Mit dieser vorbildlich editiertenPublikation öffnet sich für Spezialisten wie auch für historisch Interessierte ein Quellenbestand ersten Ranges, wie er für keinen anderen der 43 NSDAP-Gaue des »Dritten Reiches« bislang aufgefunden worden ist. Sie können ungefiltert, unzensiert und ohne Propagandagetöse lesen, wie Gauamtsleiter, Ministerialbeamte, Landräte, Bürgermeister, Staatsanwälte, Gerichtspräsidenten, Polizeiführer, Gestapo- und SD-Beamte, Industrielle und Militärs miteinander geredet, gestritten und entschieden haben. Erstmals können Denken, Agieren und Lösen von Problemen durch verantwortliche regionale Akteure auf der Gau-Ebene eingesehen und nachvollzogen werden. Die Sitzungsprotokolltexte wie auch Buddrus' Kommentare belegen, wie im Krisenmanagement an der Heimatfront auf der Ebene eines Gaus zumeist mit rücksichtsloser Energie und Härte vorgegangen worden ist. Der Autor informiert auch darüber, dass Hildebrandt der einzige Gauleiter war, der nur einen Volkschulabschluss aufweisen konnte.

In den präsentierten Dokumenten werden vielschichtige, bis Kriegsende immer größer werdende Differenzen zwischen Anforderungen der Reichsebene und regionalen Möglichkeiten des Gaus anschaulich. Die Publikation bietet zugleich Anregungen für überregionale Forschungen, zumal die Gauleitungen, diverse Gaustäbe und Reichsverteidigungsausschüsse zu den bislang weitgehend unerforschten NS-Behörden gehören.

Buddrus geht in seiner 45-seitigen Einführung auf die Anordnung von Martin Bormann zur Aktenvernichtung ein, schildert die Ausgrabung der mecklenburgischen NSDAP-Akten, berichtet über das Privatarchiv des Gauleiters etc.
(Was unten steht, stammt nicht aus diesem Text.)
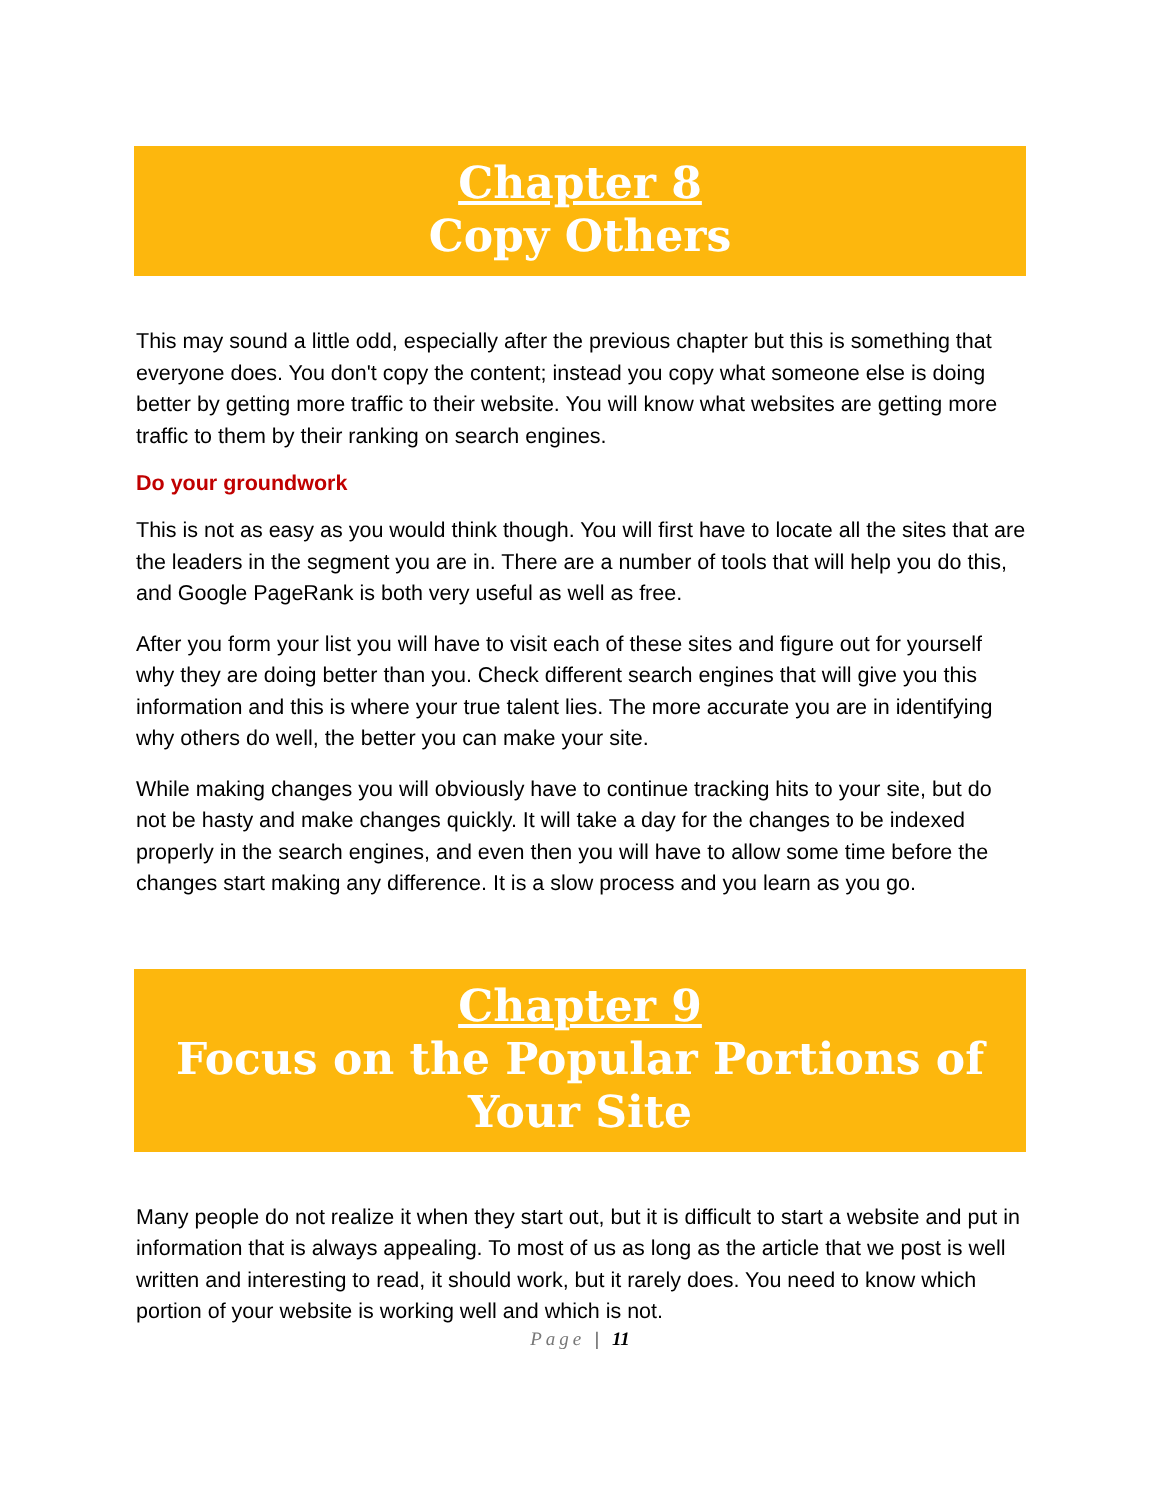Chapter 8
Copy Others
This may sound a little odd, especially after the previous chapter but this is something that everyone does. You don't copy the content; instead you copy what someone else is doing better by getting more traffic to their website. You will know what websites are getting more traffic to them by their ranking on search engines.
Do your groundwork
This is not as easy as you would think though. You will first have to locate all the sites that are the leaders in the segment you are in. There are a number of tools that will help you do this, and Google PageRank is both very useful as well as free.
After you form your list you will have to visit each of these sites and figure out for yourself why they are doing better than you. Check different search engines that will give you this information and this is where your true talent lies. The more accurate you are in identifying why others do well, the better you can make your site.
While making changes you will obviously have to continue tracking hits to your site, but do not be hasty and make changes quickly. It will take a day for the changes to be indexed properly in the search engines, and even then you will have to allow some time before the changes start making any difference. It is a slow process and you learn as you go.
Chapter 9
Focus on the Popular Portions of Your Site
Many people do not realize it when they start out, but it is difficult to start a website and put in information that is always appealing. To most of us as long as the article that we post is well written and interesting to read, it should work, but it rarely does. You need to know which portion of your website is working well and which is not.
Page | 11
Die Mitschriften werden in das nationale wie internationale Zeitgefüge eingeordnet.

Michael Buddrus (Hg.): Mecklenburg im Zweiten Weltkrieg. Die Tagungen des Gauleiters Friedrich Hildebrandt mit den NS-Führungsgremien des Gaues Mecklenburg 1939 - 1945. Im Auftrag des Instituts für Zeitgeschichte München-Berlin. Unter Mitarbeit von Sigrid Fritzlar und Karsten Schröder. Edition Temmen, Bremen 2009. 1100 S., geb., 39,90 €.